Het orgel van de Groote of Nieuwe Kerk te Maassluis werd in 1730-32 gebouwd door Rudolph Garrels. Het orgel was een geschenk van Govert van Wijn, een rijke ingezetene van Maassluis.
Het orgel bleef in de loop der tijden niet gespaard voor wisselende muzikale smaken van orgelbouwers en organisten. Meer of minder ingrijpende werkzaamheden aan het instrument vonden plaats door Jacobus Robbers (1772-1773), Andries Wolfferts (1789-1801), Abraham Meere (1805), Jonathan Bätz (1840), Michael Maarschalkerweerd (1881) en twee generaties Van Leeuwen (1938-1965). Een eerste restauratie, die terug probeerde te gaan naar de oorspronkelijke toestand van 1732, vond plaats in de jaren 1956 tot 1965.

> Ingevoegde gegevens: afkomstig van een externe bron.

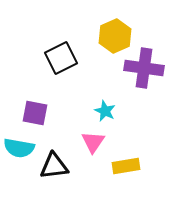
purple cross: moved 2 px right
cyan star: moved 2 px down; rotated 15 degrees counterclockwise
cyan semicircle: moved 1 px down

In 1978 werd het orgel gerestaureerd door Pels & Van Leeuwen. Uitgangspunt was de situatie van 1840 met behoud van de Open Subbas 16′ uit 1938 en de Bazuin 32′ die in 1975 op verzoek van Feike Asma was toegevoegd. Zo kreeg het orgel zijn huidige dispositie. In de periode 2000-2002 volgenden nog grotere en kleinere onderhoudswerkzaamheden door de firma Pels & Van Leeuwen die het orgel nog steeds in onderhoud heeft.